> **Data to examine**
################
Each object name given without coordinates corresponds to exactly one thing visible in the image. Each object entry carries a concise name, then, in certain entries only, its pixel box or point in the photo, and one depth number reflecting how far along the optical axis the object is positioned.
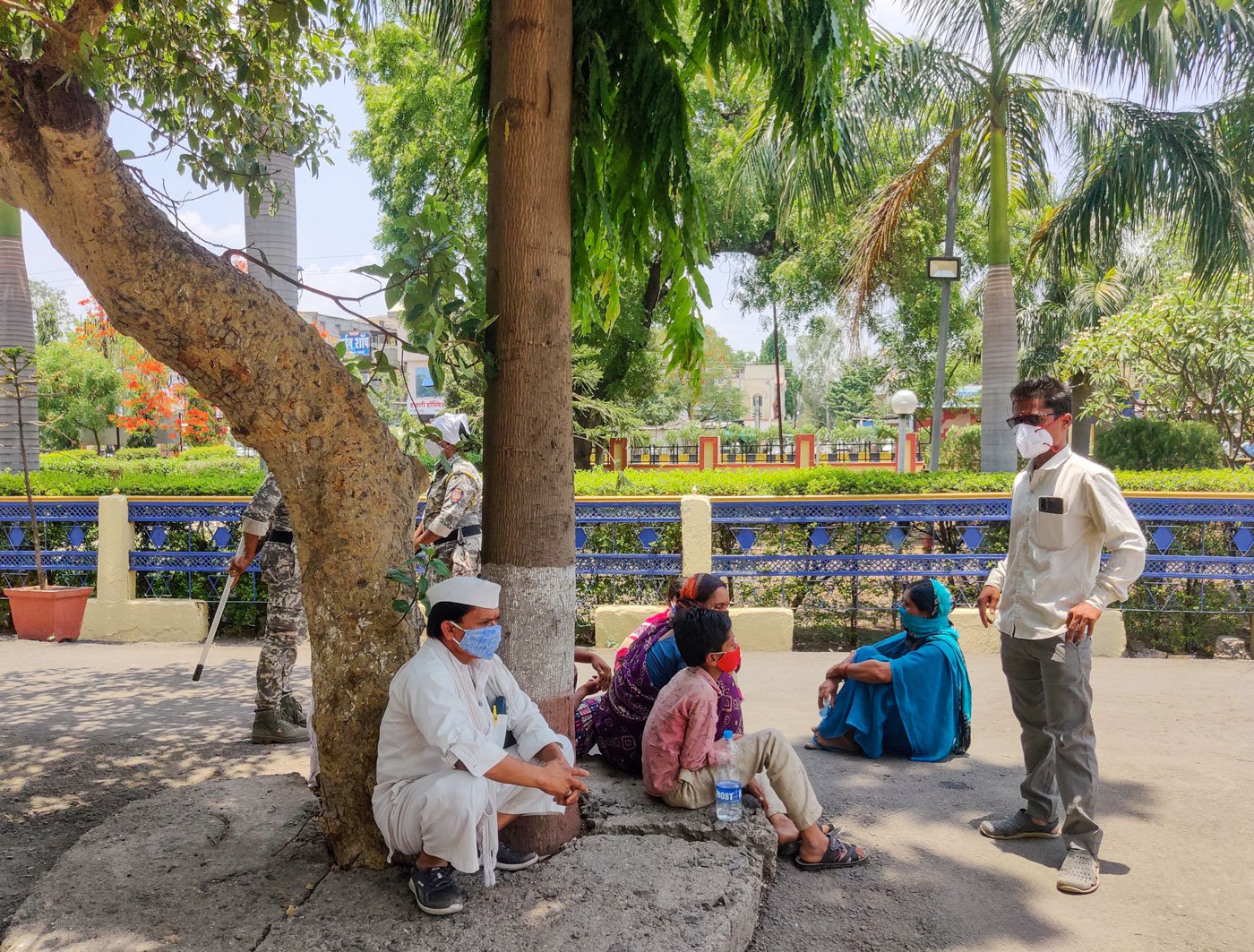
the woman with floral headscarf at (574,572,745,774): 4.11
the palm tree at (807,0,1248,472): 10.25
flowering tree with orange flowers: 28.34
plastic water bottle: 3.68
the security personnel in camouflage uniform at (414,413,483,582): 6.01
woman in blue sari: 5.04
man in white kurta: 3.03
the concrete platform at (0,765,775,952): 2.90
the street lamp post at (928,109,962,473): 13.12
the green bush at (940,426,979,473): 28.09
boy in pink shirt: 3.73
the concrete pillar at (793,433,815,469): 29.75
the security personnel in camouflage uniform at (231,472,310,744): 5.35
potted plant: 8.66
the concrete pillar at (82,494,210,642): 8.66
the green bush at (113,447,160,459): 30.81
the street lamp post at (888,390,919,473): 19.83
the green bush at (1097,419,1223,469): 14.10
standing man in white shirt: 3.75
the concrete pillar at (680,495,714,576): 8.10
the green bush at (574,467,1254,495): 8.21
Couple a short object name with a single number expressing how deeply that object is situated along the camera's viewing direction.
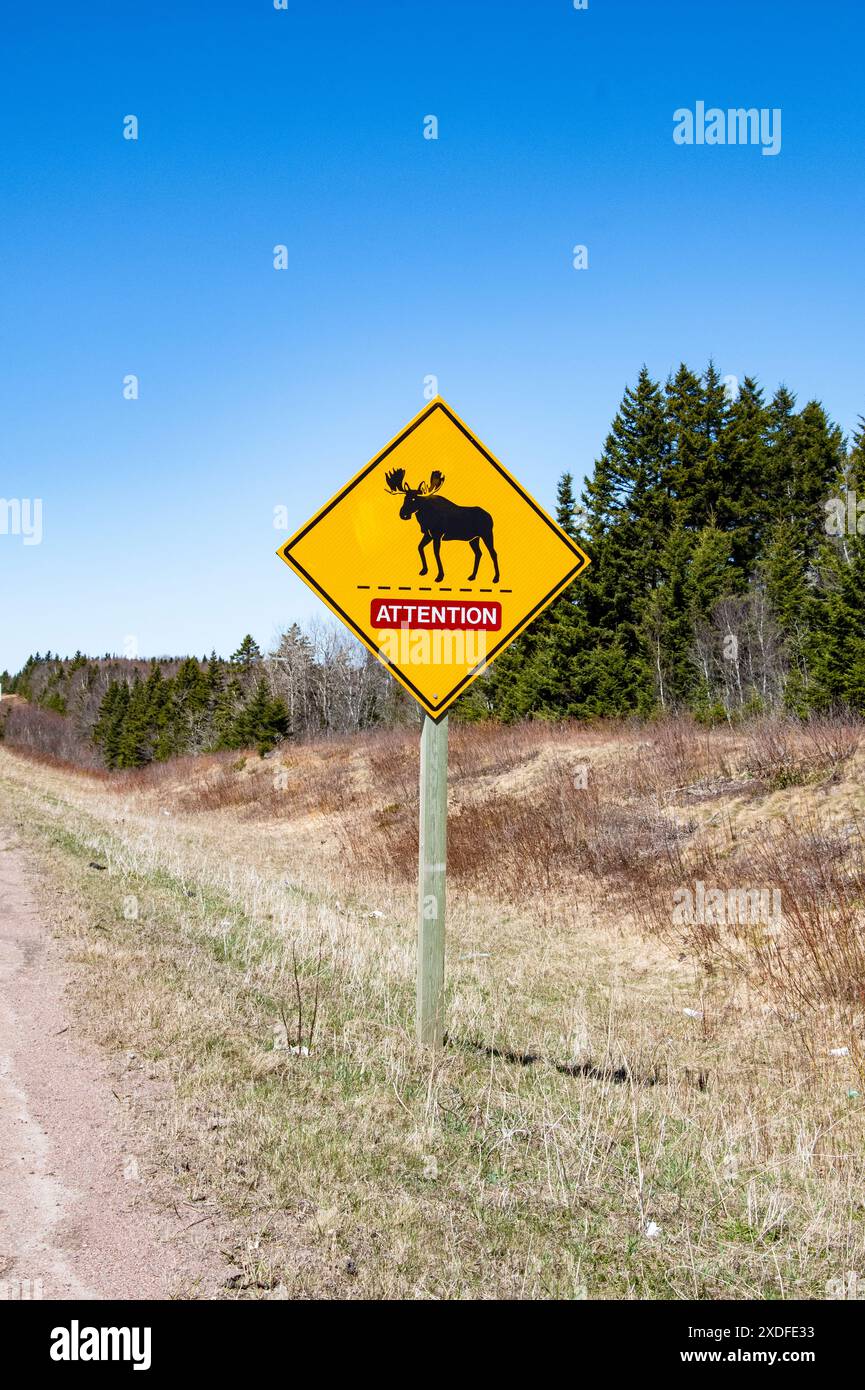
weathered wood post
################
> **Exercise brief**
Line by line, output the material above exactly, passing over the pictures.

> **Answer below**
Each object name given without coordinates corresponds to exactly one thing visible in the image. Each object entry carries a concise name, then, in certain entries only, its pixel box or point in the photo, and one depth number reflecting how far along the optical axis the object is positioned.
the woman with floral headscarf at (574,572,745,774): 4.11
the palm tree at (807,0,1248,472): 10.25
flowering tree with orange flowers: 28.34
plastic water bottle: 3.68
the security personnel in camouflage uniform at (414,413,483,582): 6.01
woman in blue sari: 5.04
man in white kurta: 3.03
the concrete platform at (0,765,775,952): 2.90
the street lamp post at (928,109,962,473): 13.12
the green bush at (940,426,979,473): 28.09
boy in pink shirt: 3.73
the concrete pillar at (793,433,815,469): 29.75
the security personnel in camouflage uniform at (231,472,310,744): 5.35
potted plant: 8.66
the concrete pillar at (82,494,210,642): 8.66
the green bush at (113,447,160,459): 30.81
the street lamp post at (888,390,919,473): 19.83
the green bush at (1097,419,1223,469): 14.10
standing man in white shirt: 3.75
the concrete pillar at (680,495,714,576): 8.10
the green bush at (574,467,1254,495): 8.21
Couple a short object name with a single number expressing how deeply that object is situated along the camera's viewing direction.
weathered wood post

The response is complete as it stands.